Mais une nouvelle épreuve l'attend lorsque le shérif vient l'informer que, pour payer sa caution, Jessup Dolly a hypothéqué leur maison. S'il ne se présente pas au tribunal pour son jugement, la famille sera expulsée.
Ree décide donc de retrouver son père, mort ou vif, pour éviter qu'elle et les siens échappent à ce triste sort. Mais elle ignore complètement où se cache Jessup et aussi bien ses proches que ses amis ne sont pas disposés à aider la jeune fille car les méfaits de son père les gênent tous dans leurs propres combines...

J'avais, aux débuts de ce blog (c'était mon deuxième article), écrit une critique groupée au sujet de deux adaptations en bande dessinée de deux romans policiers parus chez Rivages (Shutter Island, de Dennis Lehane et Christian De Metter ; et Pierre qui roule, de Donald Westlake et Lax) que j'avais beaucoup appréciées. Un Hiver de Glace appartient à la même collection, dirigée par François Guérif et Matz, mais il s'agit moins d'un polar que d'un roman noir.

L'auteur du texte original, Daniel Woodrell, est né en 1953 et il est originaire des Monts Ozark, décor de ce récit. Il a été membre des Marines, puis a sillonné les Etats-Unis, vivant de petits boulots, reprenant ses études avant de se consacrer à l'écriture.

Winter's Bone lui vaudra la reconnaissance et sera même adapté en 2010 au cinéma par Debra Garnick dans un film interprété alors par une prometteuse débutante, Jennifer Lawrence (19 ans à l'époque, bien avant ses triomphes dans la saga Hunger Games et les longs métrages de David O. Russell, comme Happiness Therapy - qui lui vaudra l'Oscar de la meilleure actrice - , American Bluff et Joy - qui sort en salles, en France, ce Mercredi).
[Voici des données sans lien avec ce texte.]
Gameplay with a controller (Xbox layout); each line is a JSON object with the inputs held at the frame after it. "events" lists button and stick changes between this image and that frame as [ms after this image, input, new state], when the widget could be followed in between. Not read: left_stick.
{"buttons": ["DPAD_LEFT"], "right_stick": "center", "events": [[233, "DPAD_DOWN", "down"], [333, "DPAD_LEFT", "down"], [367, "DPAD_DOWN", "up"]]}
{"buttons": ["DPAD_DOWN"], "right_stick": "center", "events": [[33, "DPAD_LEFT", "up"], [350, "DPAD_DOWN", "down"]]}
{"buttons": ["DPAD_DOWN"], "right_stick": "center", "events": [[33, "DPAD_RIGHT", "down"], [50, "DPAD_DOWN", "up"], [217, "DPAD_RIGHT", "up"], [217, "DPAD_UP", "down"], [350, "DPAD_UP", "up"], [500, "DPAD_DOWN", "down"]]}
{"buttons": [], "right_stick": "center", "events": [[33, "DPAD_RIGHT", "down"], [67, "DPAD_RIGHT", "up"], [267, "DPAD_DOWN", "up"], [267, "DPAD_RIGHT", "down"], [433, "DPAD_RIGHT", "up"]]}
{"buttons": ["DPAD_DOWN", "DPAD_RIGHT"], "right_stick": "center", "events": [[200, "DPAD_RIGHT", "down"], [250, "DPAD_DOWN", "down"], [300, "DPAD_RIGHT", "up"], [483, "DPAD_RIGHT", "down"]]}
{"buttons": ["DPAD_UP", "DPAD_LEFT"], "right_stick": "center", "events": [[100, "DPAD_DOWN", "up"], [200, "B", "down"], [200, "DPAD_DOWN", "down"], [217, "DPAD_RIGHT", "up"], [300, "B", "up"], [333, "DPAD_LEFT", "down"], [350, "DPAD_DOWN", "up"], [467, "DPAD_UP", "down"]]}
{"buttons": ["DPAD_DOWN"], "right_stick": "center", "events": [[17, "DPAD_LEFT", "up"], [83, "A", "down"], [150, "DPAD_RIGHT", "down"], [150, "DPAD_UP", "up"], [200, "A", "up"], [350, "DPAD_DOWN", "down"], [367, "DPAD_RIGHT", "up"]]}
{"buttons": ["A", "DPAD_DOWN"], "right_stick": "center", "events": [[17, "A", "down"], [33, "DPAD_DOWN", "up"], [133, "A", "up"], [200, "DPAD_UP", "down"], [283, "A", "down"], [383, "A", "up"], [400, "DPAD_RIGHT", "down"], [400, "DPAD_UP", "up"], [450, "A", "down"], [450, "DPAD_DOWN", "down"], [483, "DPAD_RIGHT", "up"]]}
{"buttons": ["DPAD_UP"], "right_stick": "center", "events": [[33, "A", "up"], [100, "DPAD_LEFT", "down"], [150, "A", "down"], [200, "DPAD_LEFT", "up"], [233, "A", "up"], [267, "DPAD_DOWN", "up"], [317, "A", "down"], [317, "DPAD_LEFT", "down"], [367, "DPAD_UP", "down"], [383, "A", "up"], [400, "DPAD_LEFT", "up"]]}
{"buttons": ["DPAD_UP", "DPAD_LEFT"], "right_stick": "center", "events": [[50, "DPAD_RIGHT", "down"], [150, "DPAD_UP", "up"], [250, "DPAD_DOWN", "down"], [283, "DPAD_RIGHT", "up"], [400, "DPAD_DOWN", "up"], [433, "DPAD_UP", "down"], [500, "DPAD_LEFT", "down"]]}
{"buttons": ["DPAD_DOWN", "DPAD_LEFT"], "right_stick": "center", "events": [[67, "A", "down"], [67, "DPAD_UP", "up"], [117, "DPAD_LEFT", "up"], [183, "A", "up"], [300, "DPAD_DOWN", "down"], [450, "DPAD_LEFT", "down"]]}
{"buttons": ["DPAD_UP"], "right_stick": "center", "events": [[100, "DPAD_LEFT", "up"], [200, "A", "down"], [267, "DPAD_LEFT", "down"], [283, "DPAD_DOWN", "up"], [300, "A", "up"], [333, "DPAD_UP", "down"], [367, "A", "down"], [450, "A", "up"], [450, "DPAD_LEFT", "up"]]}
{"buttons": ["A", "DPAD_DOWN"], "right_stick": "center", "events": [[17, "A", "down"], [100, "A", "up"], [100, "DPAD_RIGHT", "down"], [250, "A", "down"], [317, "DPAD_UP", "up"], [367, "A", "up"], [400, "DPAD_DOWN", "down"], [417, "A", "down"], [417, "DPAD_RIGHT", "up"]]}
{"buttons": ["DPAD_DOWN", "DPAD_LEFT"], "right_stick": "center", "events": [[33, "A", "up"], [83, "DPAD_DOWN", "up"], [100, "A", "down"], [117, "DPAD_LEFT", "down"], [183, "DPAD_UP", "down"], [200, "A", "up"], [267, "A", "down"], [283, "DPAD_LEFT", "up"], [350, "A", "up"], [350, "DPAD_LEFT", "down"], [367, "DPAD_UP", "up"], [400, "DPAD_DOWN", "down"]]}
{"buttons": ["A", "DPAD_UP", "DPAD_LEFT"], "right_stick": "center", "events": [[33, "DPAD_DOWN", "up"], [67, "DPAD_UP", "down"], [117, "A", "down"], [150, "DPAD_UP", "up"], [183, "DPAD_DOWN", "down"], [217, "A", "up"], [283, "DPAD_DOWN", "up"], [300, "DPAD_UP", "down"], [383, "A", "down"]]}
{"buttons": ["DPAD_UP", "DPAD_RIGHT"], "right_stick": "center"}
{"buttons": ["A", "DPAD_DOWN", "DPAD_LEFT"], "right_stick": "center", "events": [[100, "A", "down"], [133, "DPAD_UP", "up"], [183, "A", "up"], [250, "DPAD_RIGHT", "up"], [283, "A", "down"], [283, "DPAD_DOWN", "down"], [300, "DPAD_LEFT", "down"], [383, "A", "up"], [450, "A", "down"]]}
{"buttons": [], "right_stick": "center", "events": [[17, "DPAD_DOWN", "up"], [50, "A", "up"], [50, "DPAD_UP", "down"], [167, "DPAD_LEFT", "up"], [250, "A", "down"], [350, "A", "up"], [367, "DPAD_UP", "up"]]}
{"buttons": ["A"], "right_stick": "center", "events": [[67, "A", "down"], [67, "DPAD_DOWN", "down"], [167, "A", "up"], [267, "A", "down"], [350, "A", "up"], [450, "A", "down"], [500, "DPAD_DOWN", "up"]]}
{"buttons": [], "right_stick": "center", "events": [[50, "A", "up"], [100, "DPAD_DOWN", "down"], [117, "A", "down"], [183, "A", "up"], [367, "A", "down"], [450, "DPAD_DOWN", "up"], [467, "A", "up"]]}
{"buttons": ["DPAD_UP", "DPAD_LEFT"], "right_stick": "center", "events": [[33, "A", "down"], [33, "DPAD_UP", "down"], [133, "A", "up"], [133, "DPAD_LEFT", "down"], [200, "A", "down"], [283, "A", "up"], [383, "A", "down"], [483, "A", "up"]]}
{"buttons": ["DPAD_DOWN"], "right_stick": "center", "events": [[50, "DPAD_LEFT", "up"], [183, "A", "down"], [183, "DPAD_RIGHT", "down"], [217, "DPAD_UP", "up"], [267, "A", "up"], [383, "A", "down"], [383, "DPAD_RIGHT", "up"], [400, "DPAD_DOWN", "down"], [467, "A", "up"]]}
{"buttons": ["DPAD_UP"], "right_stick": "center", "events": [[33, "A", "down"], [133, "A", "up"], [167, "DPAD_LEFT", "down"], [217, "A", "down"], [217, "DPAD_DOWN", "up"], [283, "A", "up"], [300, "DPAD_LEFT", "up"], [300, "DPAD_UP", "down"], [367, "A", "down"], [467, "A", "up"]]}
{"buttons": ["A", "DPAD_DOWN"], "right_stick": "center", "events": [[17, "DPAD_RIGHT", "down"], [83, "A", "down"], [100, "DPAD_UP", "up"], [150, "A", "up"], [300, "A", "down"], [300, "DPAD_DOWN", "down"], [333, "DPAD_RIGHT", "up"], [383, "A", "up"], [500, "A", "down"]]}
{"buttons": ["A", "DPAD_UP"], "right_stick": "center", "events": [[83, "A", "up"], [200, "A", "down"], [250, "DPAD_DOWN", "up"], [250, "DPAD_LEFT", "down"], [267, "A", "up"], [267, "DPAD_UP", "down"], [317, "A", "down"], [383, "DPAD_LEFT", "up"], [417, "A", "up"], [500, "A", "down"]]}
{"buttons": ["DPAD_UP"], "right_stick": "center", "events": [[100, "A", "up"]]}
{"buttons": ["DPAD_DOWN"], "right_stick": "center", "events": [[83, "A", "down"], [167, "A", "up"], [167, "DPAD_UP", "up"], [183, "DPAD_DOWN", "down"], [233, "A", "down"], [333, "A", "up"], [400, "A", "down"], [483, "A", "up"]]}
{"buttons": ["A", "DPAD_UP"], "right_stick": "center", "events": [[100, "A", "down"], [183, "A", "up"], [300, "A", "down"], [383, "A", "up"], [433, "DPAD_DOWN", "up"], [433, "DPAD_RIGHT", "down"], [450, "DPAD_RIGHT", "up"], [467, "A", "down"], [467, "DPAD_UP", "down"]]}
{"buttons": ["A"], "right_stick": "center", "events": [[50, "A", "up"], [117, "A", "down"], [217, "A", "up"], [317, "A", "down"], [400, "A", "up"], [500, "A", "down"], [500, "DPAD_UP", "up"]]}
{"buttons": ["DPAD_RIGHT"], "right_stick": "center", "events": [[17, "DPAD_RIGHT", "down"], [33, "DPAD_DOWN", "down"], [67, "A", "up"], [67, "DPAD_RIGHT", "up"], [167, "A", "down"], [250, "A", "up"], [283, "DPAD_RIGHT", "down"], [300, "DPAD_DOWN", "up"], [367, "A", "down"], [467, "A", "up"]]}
Cette histoire a fourni à Romain Renard la matière d'un album sans concession, graphiquement saisissant. Ce jeune artiste, né en 1975, issu du célèbre Institut Saint-Luc de Bruxelles, a collaboré avec le Cirque du Soleil et s'est formé comme story-boarder dans la publicité, le cinéma et les jeux vidéos.

L'intrigue est minimaliste mais intense : la quête désespérée de Ree prend l'allure d'un récit initiatique où la figure du père est omniprésente. Les investigations de l'adolescente s'accompliront dans la douleur, elle se heurte non seulement à un climat inhospitalier mais aussi à divers personnages ombrageux, violents, qui n'apprécient pas l'intrusion de cette gamine dans leur quotidien. Le lecteur devine vite que Jessup a mal fini mais les retrouvailles de la fille avec son géniteur se concrétiseront dans une scène ahurissante, à la fois brutale et étrange.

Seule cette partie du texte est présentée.